High pressure and stretching of veins in the pelvis may result in pelvic pain, tenderness, or dyspareunia (pain with intercourse). The pain can be either a dull, aching pain or a sharp, deep pain. This pain often is worse just before menstrual period, with prolonged standing, or with intercourse. Once other pelvic organ pathology such as cysts or abnormal growth of the uterus or ovaries or infection have been ruled out, the syndrome commonly is labeled Pelvic Congestion Syndrome.
Some patients with Pelvic Congestion Syndrome (PCS) have an underlying correctable problem. Some have pelvic (iliac) vein obstruction and others have pelvic varicose veins due to venous blood running in the wrong direction from the upper abdomen toward the pelvis. Ovarian vein blood flow usually goes from the ovary toward the left renal (kidney) vein or toward the inferior vena cava, the large vein in the abdomen carrying blood back to the heart. If the one-way valves in the ovarian vein have failed, blood will flow in a reverse direction (reflux) toward the pelvis. Ovarian vein reflux can cause very high pressures to develop in the veins of the pelvis, sometimes causing pelvic pain, dyspareunia, and varicose veins in the deep pelvis.

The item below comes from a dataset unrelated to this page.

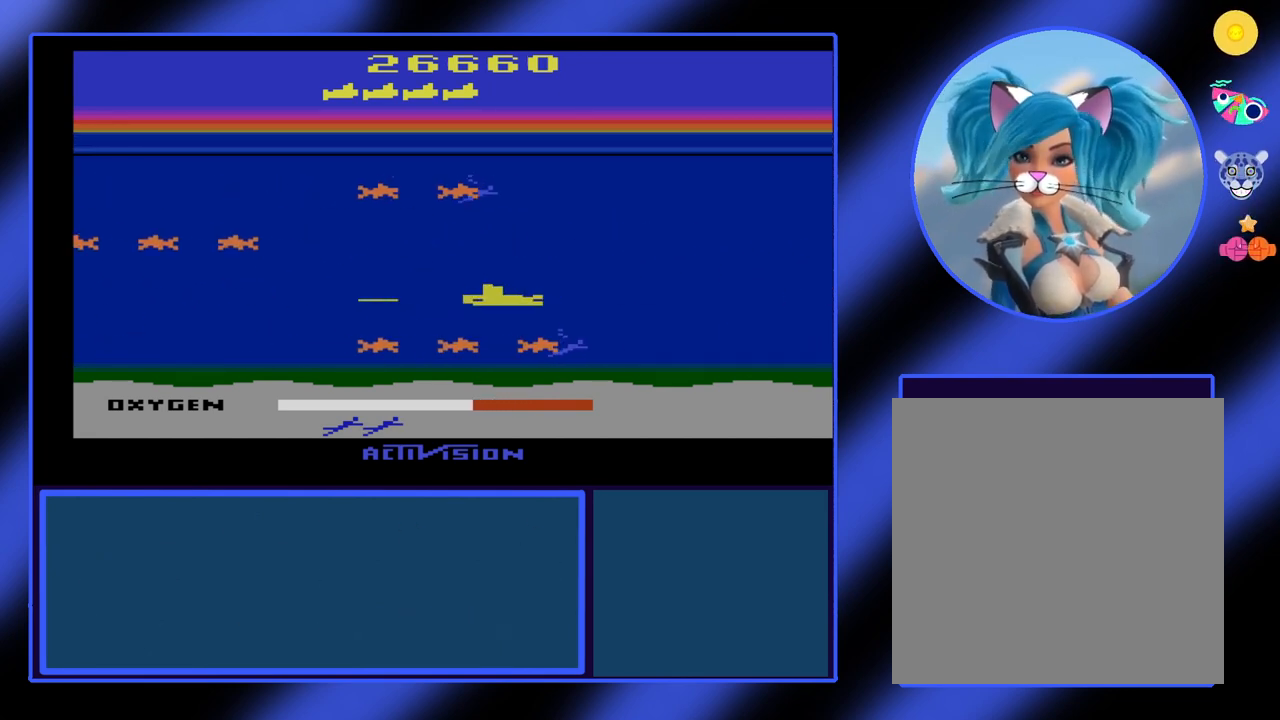
{"buttons": ["B"], "left_stick": "down-right", "events": [[400, "left_stick", "down-right"]]}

A similar process in the male causes reflux of blood down a testicular vein into the scrotum. The high venous pressures in the scrotum result in progressive development of varicose veins in the scrotum and the spermatic cord which connects the testicle to the rest of the body. These scrotal varicose veins are called a varicocele. Some varicoceles cause pain, especially with lifting; others reduce the sperm count and may be responsible for male infertility. Treatment of the varicocele by sealing the testicular vein usually resolves the pain or infertility problem.